Beweisführungen in der Chemtrail-Szene

Das folgende Video ist eines von zahllosen, die als vermeintlicher Beweis für Chemtrails auf Youtube veröffentlicht und in der Conspiracy-Szene herumgereicht werden. Schauen wir uns doch einmal an, wie solche “Beweise” aussehen:

Nun, als Laie muss man zunächst folgendes konstatieren: Man sieht ein Flugzeug. Und das fliegt. Und es erzeugt dabei Kondensstreifen. Oder das, was – nach Lesart der Chemtrailer – landläufig dafür gehalten wird. Dann wird man vom Sprecher auf zwei Dinge aufmerksam gemacht:

  1. Der Kondensstreifen von Triebwerk Nr. 3 (das dritte von links) ist etwas dunkler als die anderen drei.
  2. In der Nahaufnahme sind die beiden Kondensstreifen auf der rechten Seite des Flugzeuges in ihrem Anfangsbereich, also dem Bereich direkt hinter der Düse, ungefähr solange er sich unmittelbar neben dem Flugzeug befindet etwas dunkler und etwas schwächer ausgeprägt als die auf der rechten Seite.

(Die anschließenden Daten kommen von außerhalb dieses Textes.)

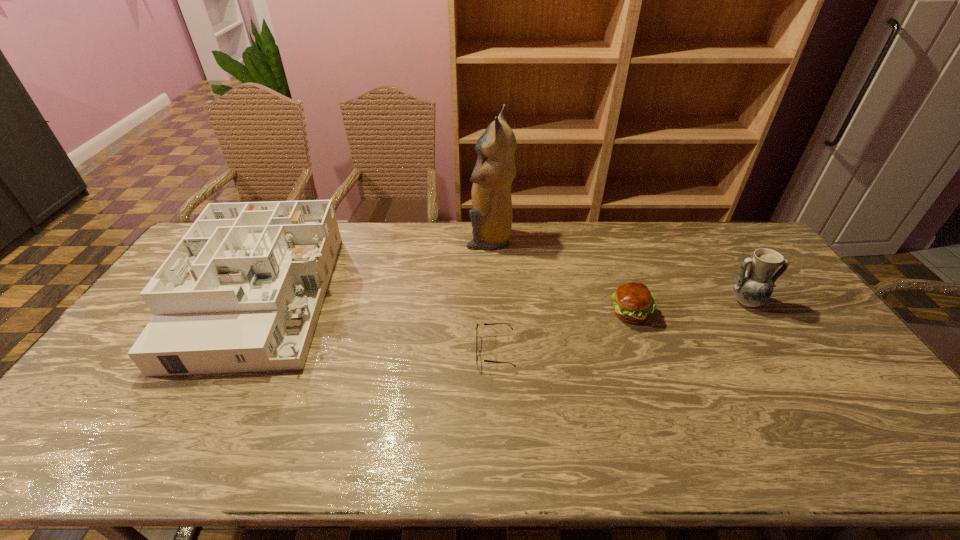
You are a GUI agent. You are given a task and a screenshot of the screen. Output one action in this format:
    pyautogui.click(x=<x>, y=<y>)
    Task: Click on the free location located on the right of the leftmost object
    The image size is (960, 540).
    Given the screenshot: What is the action you would take?
    pyautogui.click(x=406, y=298)

Where is `vacant space positioned on the front of the second object from right to left`? The height and width of the screenshot is (540, 960). vacant space positioned on the front of the second object from right to left is located at coordinates (646, 359).

Locate an element on the screen. The height and width of the screenshot is (540, 960). vacant region located 0.290m on the front-facing side of the shortest object is located at coordinates (372, 351).

Where is `vacant space located 0.050m on the front-facing side of the shortest object`? This screenshot has width=960, height=540. vacant space located 0.050m on the front-facing side of the shortest object is located at coordinates (458, 351).

Identify the location of free space located on the front-facing side of the shortest object. The width and height of the screenshot is (960, 540). (347, 351).

Find the location of a particular element. This screenshot has height=540, width=960. cat that is at the far edge is located at coordinates (491, 216).

I want to click on dollhouse at the far edge, so click(x=242, y=291).

At what (x,y) coordinates should I click in order to perform the action: click on object that is at the left edge. Please return your answer as a coordinate pair (x, y). The image size is (960, 540). Looking at the image, I should click on (242, 291).

Image resolution: width=960 pixels, height=540 pixels. I want to click on object that is at the right edge, so click(x=752, y=288).

The image size is (960, 540). Identify the location of object that is at the far left corner. (242, 291).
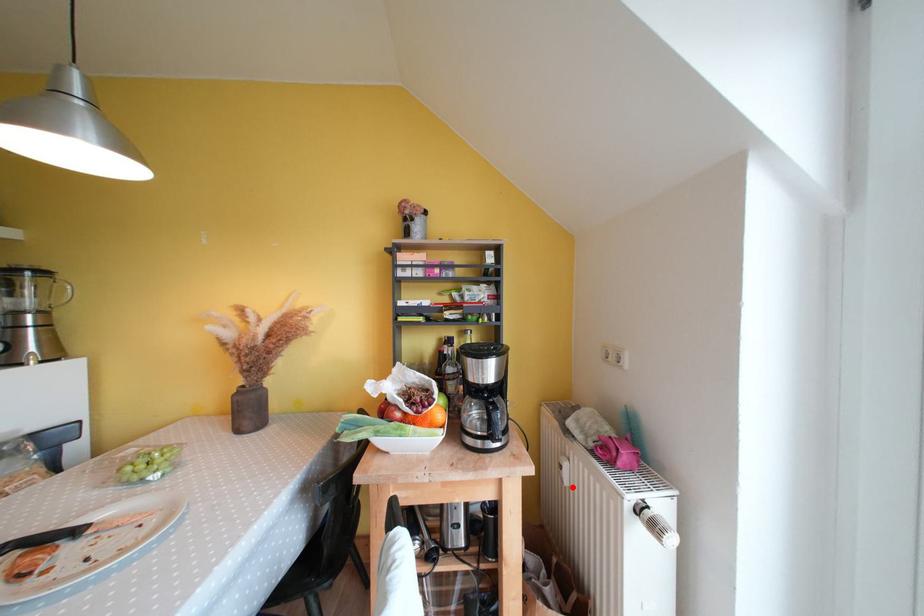
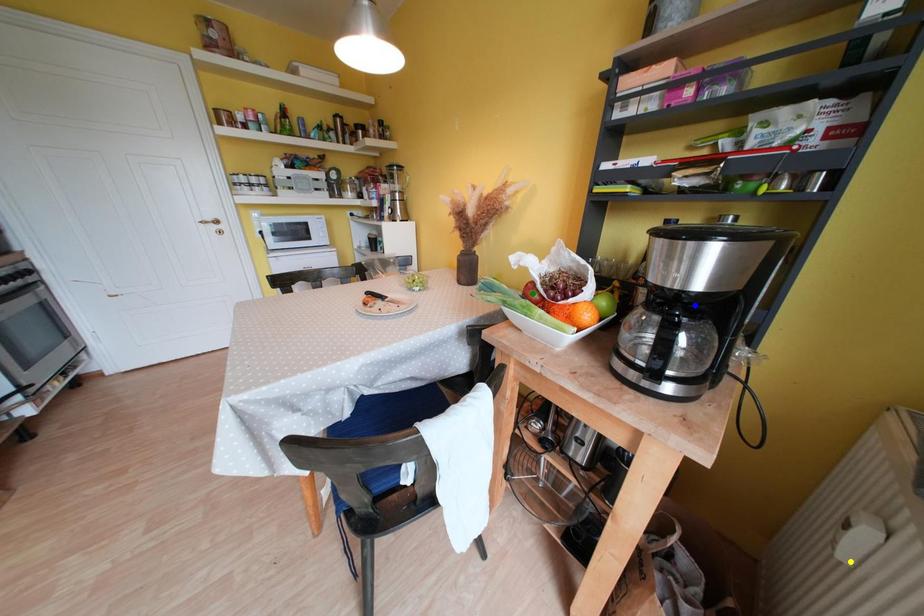
Question: I am providing you with two images of the same scene from different viewpoints. A red point is marked on the first image. You are given multiple points on the second image. Which spot in image 2 lines up with the point in image 1?

Choices:
 (A) green point
 (B) blue point
 (C) yellow point

Answer: (C)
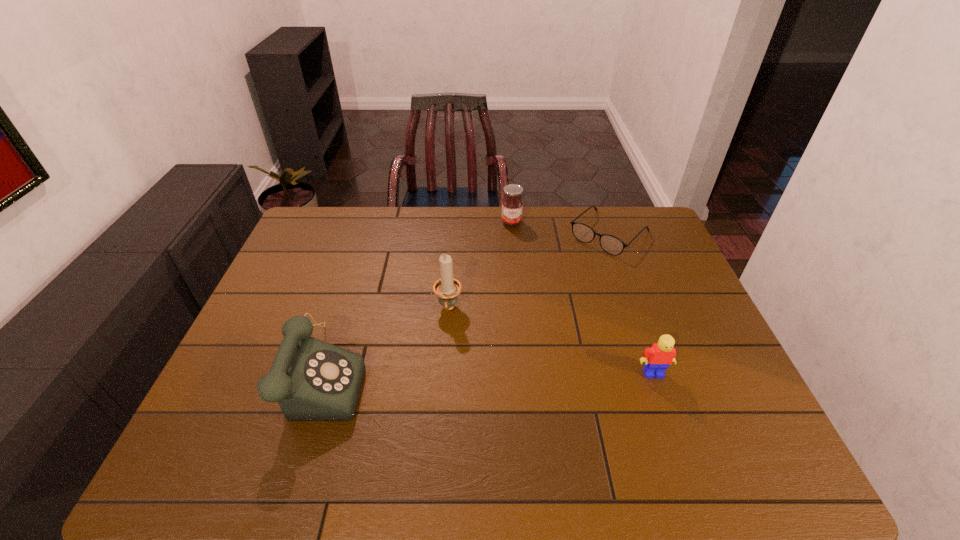
In order to click on blank region between the Lego and the jam in this screenshot , I will do `click(583, 298)`.

This screenshot has height=540, width=960. In order to click on empty space between the third object from left to right and the Lego in this screenshot , I will do `click(583, 298)`.

What are the coordinates of `object that can be found as the fourth closest to the third nearest object` in the screenshot? It's located at (657, 358).

Locate an element on the screen. Image resolution: width=960 pixels, height=540 pixels. object that ranks as the fourth closest to the second object from left to right is located at coordinates (657, 358).

This screenshot has height=540, width=960. I want to click on blank space that satisfies the following two spatial constraints: 1. on the front side of the spectacles; 2. on the left side of the third object from left to right, so click(513, 234).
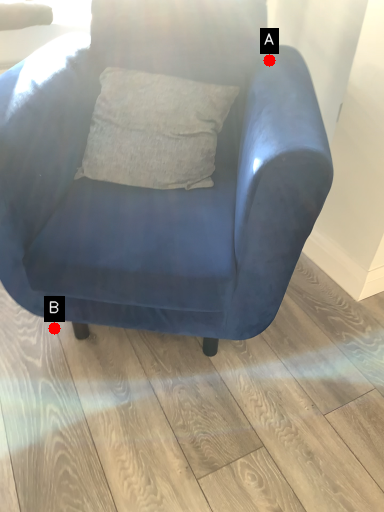
Question: Two points are circled on the image, labeled by A and B beside each circle. Which of the following is the farthest from the observer?

Choices:
 (A) A is further
 (B) B is further

Answer: (B)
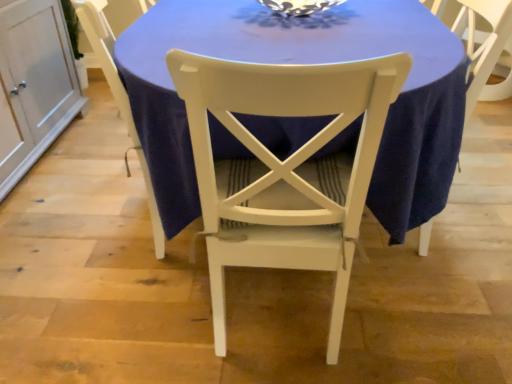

Stimmt, das ist so. Aber bevor wir in die Interpretation – die Chemtrailer belassen es ja wie üblich bei vagen Andeutungen – einsteigen, möchte ich ergänzend noch auf einige weitere Dinge aufmerksam machen:

  1. Die Sonne strahlt das Flugzeug von links an. (Das ist gut beim Herauszoomen zu erkennen.)
  2. Kondensstreifen bestehen aus Eispartikeln, an denen sich das Sonnenlicht bricht.

Könnte es sein, dass sich der vermeintlich rätselhafte Teil der beiden Kondensstreifen einfach im Schatten des Flugzeuges befindet und deshalb weniger kräftig leuchtet?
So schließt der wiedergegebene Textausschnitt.